[[ Records shown open ]]

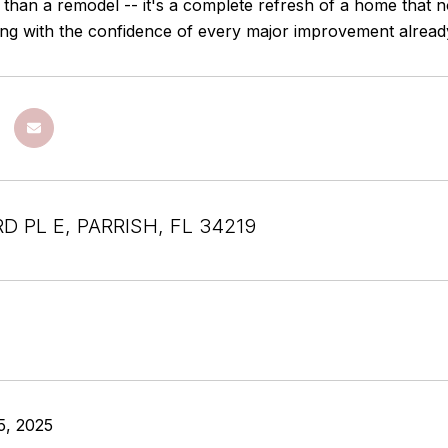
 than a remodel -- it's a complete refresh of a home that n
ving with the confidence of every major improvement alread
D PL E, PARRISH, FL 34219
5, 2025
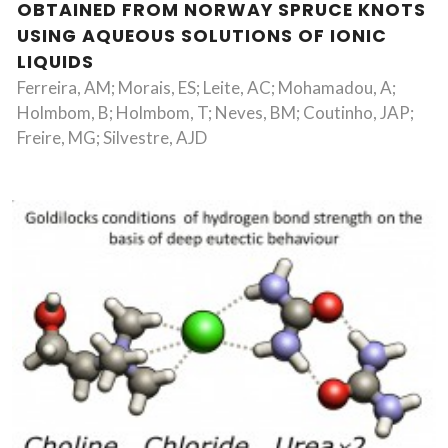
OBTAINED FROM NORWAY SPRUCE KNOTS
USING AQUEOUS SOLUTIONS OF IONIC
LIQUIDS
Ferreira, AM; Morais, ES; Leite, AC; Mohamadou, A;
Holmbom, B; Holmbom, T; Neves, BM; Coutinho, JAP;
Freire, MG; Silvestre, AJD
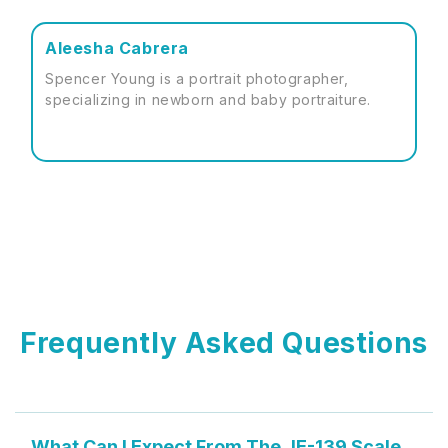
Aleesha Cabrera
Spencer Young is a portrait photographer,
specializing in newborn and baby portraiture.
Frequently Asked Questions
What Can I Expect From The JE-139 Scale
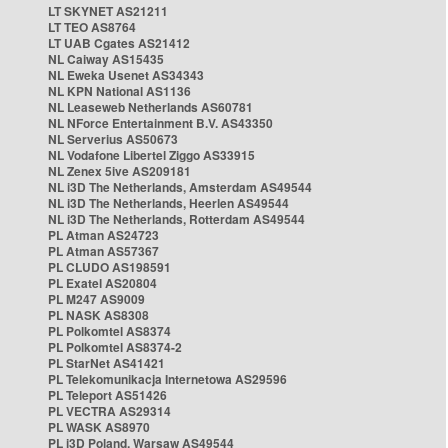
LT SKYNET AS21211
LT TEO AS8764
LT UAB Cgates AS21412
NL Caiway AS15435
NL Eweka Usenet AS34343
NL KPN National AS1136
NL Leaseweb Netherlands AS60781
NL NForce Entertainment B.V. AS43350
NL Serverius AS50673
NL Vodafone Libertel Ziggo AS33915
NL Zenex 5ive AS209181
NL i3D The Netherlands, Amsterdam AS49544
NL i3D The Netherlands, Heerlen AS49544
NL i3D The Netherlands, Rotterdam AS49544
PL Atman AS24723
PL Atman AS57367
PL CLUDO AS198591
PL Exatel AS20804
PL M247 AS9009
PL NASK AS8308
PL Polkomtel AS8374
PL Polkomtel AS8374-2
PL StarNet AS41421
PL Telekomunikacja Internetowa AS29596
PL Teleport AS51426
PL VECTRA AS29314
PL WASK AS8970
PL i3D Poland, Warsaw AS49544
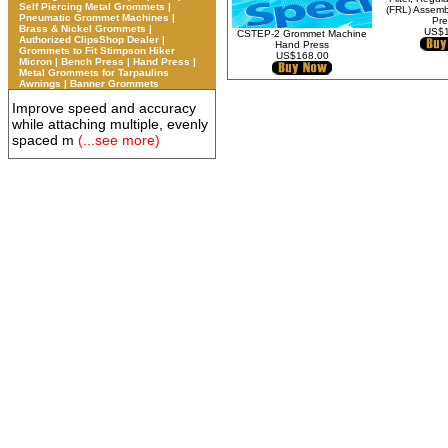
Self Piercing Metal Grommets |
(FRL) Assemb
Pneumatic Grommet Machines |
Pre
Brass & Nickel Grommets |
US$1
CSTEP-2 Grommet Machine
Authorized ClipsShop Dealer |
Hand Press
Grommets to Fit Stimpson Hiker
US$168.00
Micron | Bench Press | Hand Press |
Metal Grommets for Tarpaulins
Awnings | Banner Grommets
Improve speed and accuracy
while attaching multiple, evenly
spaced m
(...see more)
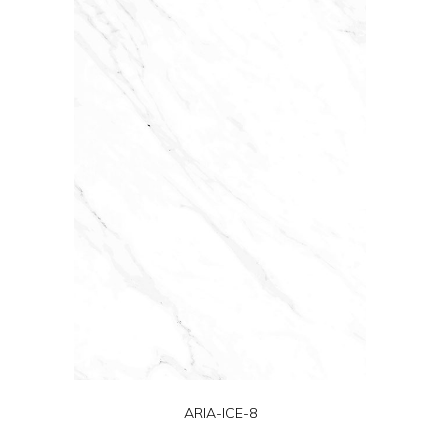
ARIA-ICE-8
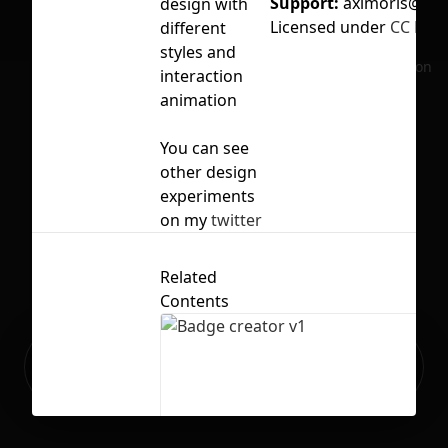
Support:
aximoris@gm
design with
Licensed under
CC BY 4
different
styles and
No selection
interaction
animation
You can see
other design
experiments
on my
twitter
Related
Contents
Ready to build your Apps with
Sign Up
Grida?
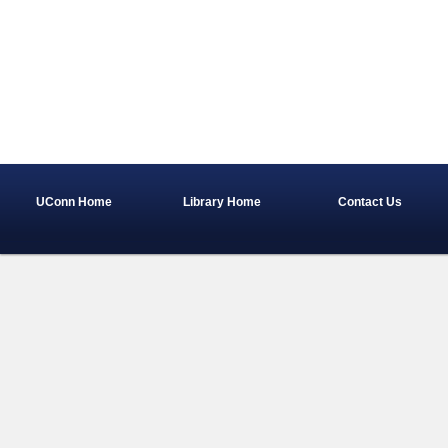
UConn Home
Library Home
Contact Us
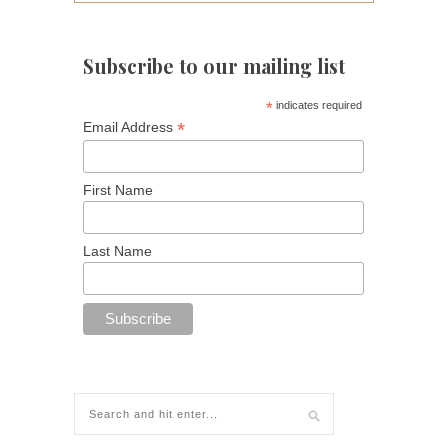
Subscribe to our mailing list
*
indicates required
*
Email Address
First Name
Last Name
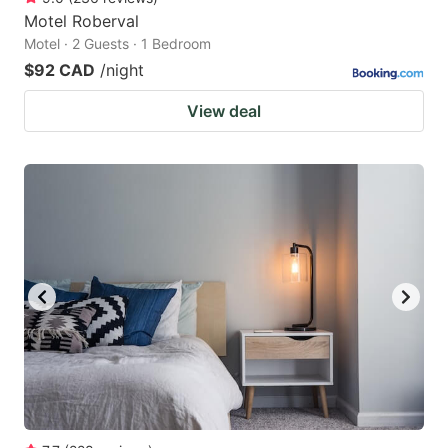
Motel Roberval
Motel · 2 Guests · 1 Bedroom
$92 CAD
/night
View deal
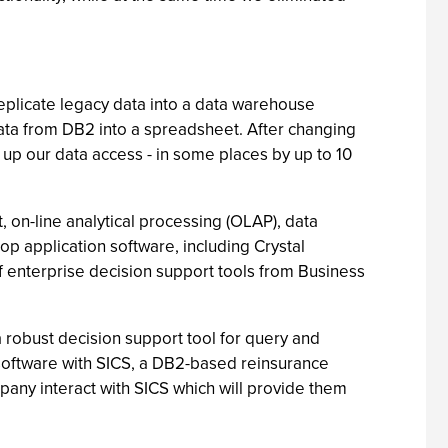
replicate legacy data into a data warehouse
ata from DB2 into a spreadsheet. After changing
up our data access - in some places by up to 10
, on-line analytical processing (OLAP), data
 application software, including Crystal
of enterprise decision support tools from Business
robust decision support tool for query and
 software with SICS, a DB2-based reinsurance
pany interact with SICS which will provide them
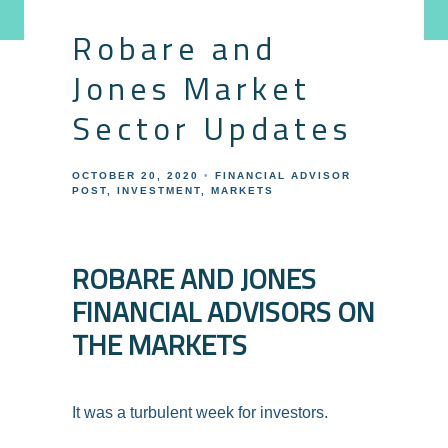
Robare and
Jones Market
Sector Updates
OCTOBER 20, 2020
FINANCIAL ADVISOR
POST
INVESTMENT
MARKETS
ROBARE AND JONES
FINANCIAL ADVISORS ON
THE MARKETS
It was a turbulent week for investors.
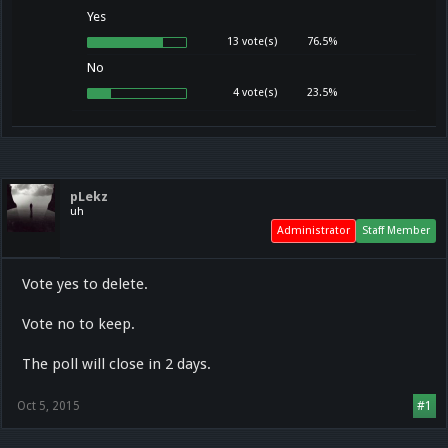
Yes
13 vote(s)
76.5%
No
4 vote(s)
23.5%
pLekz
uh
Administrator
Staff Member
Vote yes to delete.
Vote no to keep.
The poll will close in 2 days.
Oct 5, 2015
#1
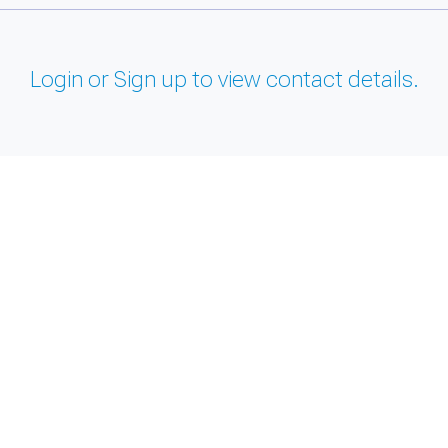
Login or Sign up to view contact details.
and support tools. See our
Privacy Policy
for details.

[[ Records shown closed ]]

# Your instructions
Rewrite the data above with "Polkomtel" swapped for "Plus" and nothing else altered. Leave out the pictures.

# Output for this task
 than a remodel -- it's a complete refresh of a home that n
ving with the confidence of every major improvement alread
D PL E, PARRISH, FL 34219
5, 2025
OBTAINED FROM NORWAY SPRUCE KNOTS
USING AQUEOUS SOLUTIONS OF IONIC
LIQUIDS
Ferreira, AM; Morais, ES; Leite, AC; Mohamadou, A;
Holmbom, B; Holmbom, T; Neves, BM; Coutinho, JAP;
Freire, MG; Silvestre, AJD
Aleesha Cabrera
Spencer Young is a portrait photographer,
specializing in newborn and baby portraiture.
Frequently Asked Questions
What Can I Expect From The JE-139 Scale
LT SKYNET AS21211
LT TEO AS8764
LT UAB Cgates AS21412
NL Caiway AS15435
NL Eweka Usenet AS34343
NL KPN National AS1136
NL Leaseweb Netherlands AS60781
NL NForce Entertainment B.V. AS43350
NL Serverius AS50673
NL Vodafone Libertel Ziggo AS33915
NL Zenex 5ive AS209181
NL i3D The Netherlands, Amsterdam AS49544
NL i3D The Netherlands, Heerlen AS49544
NL i3D The Netherlands, Rotterdam AS49544
PL Atman AS24723
PL Atman AS57367
PL CLUDO AS198591
PL Exatel AS20804
PL M247 AS9009
PL NASK AS8308
PL Plus AS8374
PL Plus AS8374-2
PL StarNet AS41421
PL Telekomunikacja Internetowa AS29596
PL Teleport AS51426
PL VECTRA AS29314
PL WASK AS8970
PL i3D Poland, Warsaw AS49544
Self Piercing Metal Grommets |
(FRL) Assemb
Pneumatic Grommet Machines |
Pre
Brass & Nickel Grommets |
US$1
CSTEP-2 Grommet Machine
Authorized ClipsShop Dealer |
Hand Press
Grommets to Fit Stimpson Hiker
US$168.00
Micron | Bench Press | Hand Press |
Metal Grommets for Tarpaulins
Awnings | Banner Grommets
Improve speed and accuracy
while attaching multiple, evenly
spaced m
(...see more)
ARIA-ICE-8
Support:
aximoris@gm
design with
Licensed under
CC BY 4
different
styles and
No selection
interaction
animation
You can see
other design
experiments
on my
twitter
Related
Contents
Ready to build your Apps with
Sign Up
Grida?
UConn Home
Library Home
Contact Us
Subscribe to our mailing list
*
indicates required
*
Email Address
First Name
Last Name
Motel Roberval
Motel · 2 Guests · 1 Bedroom
$92 CAD
/night
View deal
replicate legacy data into a data warehouse
ata from DB2 into a spreadsheet. After changing
up our data access - in some places by up to 10
, on-line analytical processing (OLAP), data
 application software, including Crystal
of enterprise decision support tools from Business
robust decision support tool for query and
 software with SICS, a DB2-based reinsurance
pany interact with SICS which will provide them
Robare and
Jones Market
Sector Updates
OCTOBER 20, 2020
FINANCIAL ADVISOR
POST
INVESTMENT
MARKETS
ROBARE AND JONES
FINANCIAL ADVISORS ON
THE MARKETS
It was a turbulent week for investors.
Yes
13 vote(s)
76.5%
No
4 vote(s)
23.5%
pLekz
uh
Administrator
Staff Member
Vote yes to delete.
Vote no to keep.
The poll will close in 2 days.
Oct 5, 2015
#1
Login or Sign up to view contact details.
and support tools. See our
Privacy Policy
for details.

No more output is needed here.